Minang Festival, dalam konteks ini, tidak sekadar menjadi ajang hiburan, melainkan representasi nilai budaya yang hidup di tengah masyarakat. Dengan memasukkannya ke kalender pariwisata, pemerintah berharap festival ini dapat menjadi agenda rutin yang berkelanjutan.
Dorongan terhadap Ekonomi Kreatif Lokal
Festival sebagai Penggerak UMKM dan Industri Kreatif
Selain aspek budaya, Minang Festival juga memiliki dampak ekonomi yang signifikan. Kegiatan ini melibatkan pelaku UMKM, seniman, hingga komunitas lokal yang berkontribusi dalam penyelenggaraan acara.
Dengan menjadikannya agenda resmi pariwisata, festival ini berpotensi meningkatkan kunjungan wisatawan serta membuka peluang ekonomi bagi masyarakat. Hal ini sejalan dengan arah kebijakan Pemerintah Kota Jambi yang terus mendorong penguatan ekonomi berbasis kreativitas lokal.
Strategi Pemerintah Kota dalam Pengembangan Pariwisata
Menuju Kalender Event yang Terstruktur
Upaya memasukkan Minang Festival ke dalam kalender pariwisata merupakan bagian dari strategi yang lebih luas, yakni membangun agenda wisata yang terstruktur dan berkelanjutan.

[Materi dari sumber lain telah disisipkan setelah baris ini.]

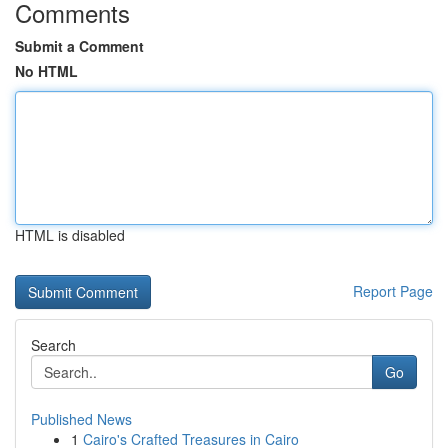
Comments
Submit a Comment
No HTML
HTML is disabled
Report Page
Search
Go
Published News
1
Cairo's Crafted Treasures in Cairo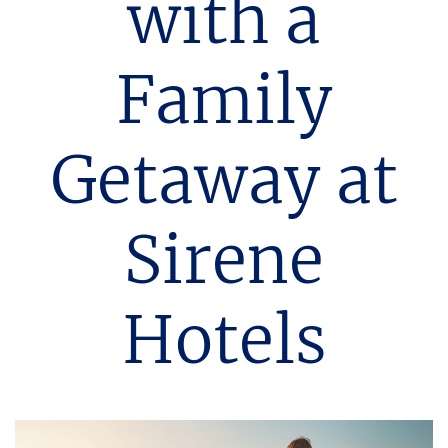
with a
Family
Getaway at
Sirene
Hotels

Dengan kalender event yang jelas, pemerintah dapat meningkatkan promosi, menarik investor, serta memperkuat citra Kota Jambi sebagai destinasi wisata budaya. Pendekatan ini juga memungkinkan perencanaan yang lebih matang dalam setiap penyelenggaraan acara.

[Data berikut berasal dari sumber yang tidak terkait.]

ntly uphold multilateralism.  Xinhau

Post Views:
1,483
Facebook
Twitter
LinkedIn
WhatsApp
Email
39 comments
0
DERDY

Sinergi Budaya dan Identitas Kota
Menguatkan Citra Kota Jambi sebagai Kota Multikultural
Dorongan ini sekaligus menjadi refleksi bagaimana Kota Jambi memposisikan diri sebagai kota yang inklusif dan terbuka terhadap keberagaman budaya.
Dengan menghadirkan festival berbasis etnis seperti Minang Festival, pemerintah tidak hanya melestarikan budaya, tetapi juga memperkuat identitas kota sebagai ruang hidup yang harmonis bagi berbagai kelompok masyarakat.
Penutup: Dari Festival ke Identitas Kota
Langkah Wali Kota Maulana mendorong Minang Festival masuk kalender pariwisata Kota Jambi mencerminkan visi pembangunan yang mengintegrasikan budaya dan ekonomi.
Di tengah persaingan antar daerah dalam menarik wisatawan, kekuatan budaya lokal menjadi aset strategis yang tidak tergantikan. Minang Festival, dalam konteks ini, berpotensi berkembang dari sekadar perayaan komunitas menjadi simbol identitas kota—sekaligus penggerak ekonomi yang berkelanjutan.